● What you have to do:
The data below is to be retyped exactly, line by line.

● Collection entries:

^^^^^^^^

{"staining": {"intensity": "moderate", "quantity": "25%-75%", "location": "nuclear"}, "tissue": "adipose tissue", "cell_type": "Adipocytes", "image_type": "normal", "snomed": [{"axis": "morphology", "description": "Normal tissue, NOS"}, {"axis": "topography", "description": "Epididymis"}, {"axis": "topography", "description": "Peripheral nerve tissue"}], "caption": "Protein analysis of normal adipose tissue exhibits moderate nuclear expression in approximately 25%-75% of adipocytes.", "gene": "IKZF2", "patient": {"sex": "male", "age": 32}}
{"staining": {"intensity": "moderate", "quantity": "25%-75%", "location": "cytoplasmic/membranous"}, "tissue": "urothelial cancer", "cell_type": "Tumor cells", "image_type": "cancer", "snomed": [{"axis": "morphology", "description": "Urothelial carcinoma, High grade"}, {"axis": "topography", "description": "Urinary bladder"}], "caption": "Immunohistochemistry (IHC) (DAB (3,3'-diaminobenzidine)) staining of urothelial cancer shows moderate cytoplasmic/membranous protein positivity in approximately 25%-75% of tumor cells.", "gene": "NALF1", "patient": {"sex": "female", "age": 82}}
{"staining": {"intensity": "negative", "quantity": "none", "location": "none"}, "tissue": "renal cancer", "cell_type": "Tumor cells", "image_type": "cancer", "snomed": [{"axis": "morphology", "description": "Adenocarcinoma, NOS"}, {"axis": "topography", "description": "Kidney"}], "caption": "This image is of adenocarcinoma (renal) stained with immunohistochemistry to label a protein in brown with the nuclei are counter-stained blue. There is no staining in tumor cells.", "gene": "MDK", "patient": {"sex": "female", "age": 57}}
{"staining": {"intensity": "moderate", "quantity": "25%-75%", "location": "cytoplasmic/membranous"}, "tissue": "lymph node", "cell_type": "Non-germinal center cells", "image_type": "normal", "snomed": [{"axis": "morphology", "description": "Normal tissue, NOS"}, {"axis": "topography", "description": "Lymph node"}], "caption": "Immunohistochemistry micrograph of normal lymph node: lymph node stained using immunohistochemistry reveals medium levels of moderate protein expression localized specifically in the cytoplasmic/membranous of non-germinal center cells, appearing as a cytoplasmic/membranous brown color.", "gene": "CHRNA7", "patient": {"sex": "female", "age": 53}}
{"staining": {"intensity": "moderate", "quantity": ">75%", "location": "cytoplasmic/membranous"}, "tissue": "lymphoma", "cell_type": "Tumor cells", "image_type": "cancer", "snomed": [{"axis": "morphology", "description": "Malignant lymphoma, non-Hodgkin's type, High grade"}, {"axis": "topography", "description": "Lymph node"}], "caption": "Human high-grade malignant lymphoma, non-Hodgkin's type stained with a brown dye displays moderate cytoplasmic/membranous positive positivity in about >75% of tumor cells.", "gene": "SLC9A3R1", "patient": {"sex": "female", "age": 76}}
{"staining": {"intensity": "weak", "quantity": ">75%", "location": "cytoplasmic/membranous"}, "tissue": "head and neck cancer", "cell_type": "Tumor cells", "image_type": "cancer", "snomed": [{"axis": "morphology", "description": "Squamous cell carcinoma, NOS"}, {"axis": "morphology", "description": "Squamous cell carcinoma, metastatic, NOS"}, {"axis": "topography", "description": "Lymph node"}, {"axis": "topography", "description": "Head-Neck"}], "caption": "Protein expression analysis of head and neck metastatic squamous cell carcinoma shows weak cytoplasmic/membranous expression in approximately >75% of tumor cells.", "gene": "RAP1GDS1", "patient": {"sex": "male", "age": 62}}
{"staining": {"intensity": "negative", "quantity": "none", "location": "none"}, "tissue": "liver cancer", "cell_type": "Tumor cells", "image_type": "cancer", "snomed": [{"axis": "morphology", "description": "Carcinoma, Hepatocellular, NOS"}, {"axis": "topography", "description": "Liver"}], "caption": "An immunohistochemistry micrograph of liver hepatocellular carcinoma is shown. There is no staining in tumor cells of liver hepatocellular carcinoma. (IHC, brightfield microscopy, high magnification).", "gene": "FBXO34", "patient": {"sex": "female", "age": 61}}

^^^^^^^^

● Response:
{"staining": {"intensity": "moderate", "quantity": "25%-75%", "location": "nuclear"}, "tissue": "adipose tissue", "cell_type": "Adipocytes", "image_type": "normal", "snomed": [{"axis": "morphology", "description": "Normal tissue, NOS"}, {"axis": "topography", "description": "Epididymis"}, {"axis": "topography", "description": "Peripheral nerve tissue"}], "caption": "Protein analysis of normal adipose tissue exhibits moderate nuclear expression in approximately 25%-75% of adipocytes.", "gene": "IKZF2", "patient": {"sex": "male", "age": 32}}
{"staining": {"intensity": "moderate", "quantity": "25%-75%", "location": "cytoplasmic/membranous"}, "tissue": "urothelial cancer", "cell_type": "Tumor cells", "image_type": "cancer", "snomed": [{"axis": "morphology", "description": "Urothelial carcinoma, High grade"}, {"axis": "topography", "description": "Urinary bladder"}], "caption": "Immunohistochemistry (IHC) (DAB (3,3'-diaminobenzidine)) staining of urothelial cancer shows moderate cytoplasmic/membranous protein positivity in approximately 25%-75% of tumor cells.", "gene": "NALF1", "patient": {"sex": "female", "age": 82}}
{"staining": {"intensity": "negative", "quantity": "none", "location": "none"}, "tissue": "renal cancer", "cell_type": "Tumor cells", "image_type": "cancer", "snomed": [{"axis": "morphology", "description": "Adenocarcinoma, NOS"}, {"axis": "topography", "description": "Kidney"}], "caption": "This image is of adenocarcinoma (renal) stained with immunohistochemistry to label a protein in brown with the nuclei are counter-stained blue. There is no staining in tumor cells.", "gene": "MDK", "patient": {"sex": "female", "age": 57}}
{"staining": {"intensity": "moderate", "quantity": "25%-75%", "location": "cytoplasmic/membranous"}, "tissue": "lymph node", "cell_type": "Non-germinal center cells", "image_type": "normal", "snomed": [{"axis": "morphology", "description": "Normal tissue, NOS"}, {"axis": "topography", "description": "Lymph node"}], "caption": "Immunohistochemistry micrograph of normal lymph node: lymph node stained using immunohistochemistry reveals medium levels of moderate protein expression localized specifically in the cytoplasmic/membranous of non-germinal center cells, appearing as a cytoplasmic/membranous brown color.", "gene": "CHRNA7", "patient": {"sex": "female", "age": 53}}
{"staining": {"intensity": "moderate", "quantity": ">75%", "location": "cytoplasmic/membranous"}, "tissue": "lymphoma", "cell_type": "Tumor cells", "image_type": "cancer", "snomed": [{"axis": "morphology", "description": "Malignant lymphoma, non-Hodgkin's type, High grade"}, {"axis": "topography", "description": "Lymph node"}], "caption": "Human high-grade malignant lymphoma, non-Hodgkin's type stained with a brown dye displays moderate cytoplasmic/membranous positive positivity in about >75% of tumor cells.", "gene": "SLC9A3R1", "patient": {"sex": "female", "age": 76}}
{"staining": {"intensity": "weak", "quantity": ">75%", "location": "cytoplasmic/membranous"}, "tissue": "head and neck cancer", "cell_type": "Tumor cells", "image_type": "cancer", "snomed": [{"axis": "morphology", "description": "Squamous cell carcinoma, NOS"}, {"axis": "morphology", "description": "Squamous cell carcinoma, metastatic, NOS"}, {"axis": "topography", "description": "Lymph node"}, {"axis": "topography", "description": "Head-Neck"}], "caption": "Protein expression analysis of head and neck metastatic squamous cell carcinoma shows weak cytoplasmic/membranous expression in approximately >75% of tumor cells.", "gene": "RAP1GDS1", "patient": {"sex": "male", "age": 62}}
{"staining": {"intensity": "negative", "quantity": "none", "location": "none"}, "tissue": "liver cancer", "cell_type": "Tumor cells", "image_type": "cancer", "snomed": [{"axis": "morphology", "description": "Carcinoma, Hepatocellular, NOS"}, {"axis": "topography", "description": "Liver"}], "caption": "An immunohistochemistry micrograph of liver hepatocellular carcinoma is shown. There is no staining in tumor cells of liver hepatocellular carcinoma. (IHC, brightfield microscopy, high magnification).", "gene": "FBXO34", "patient": {"sex": "female", "age": 61}}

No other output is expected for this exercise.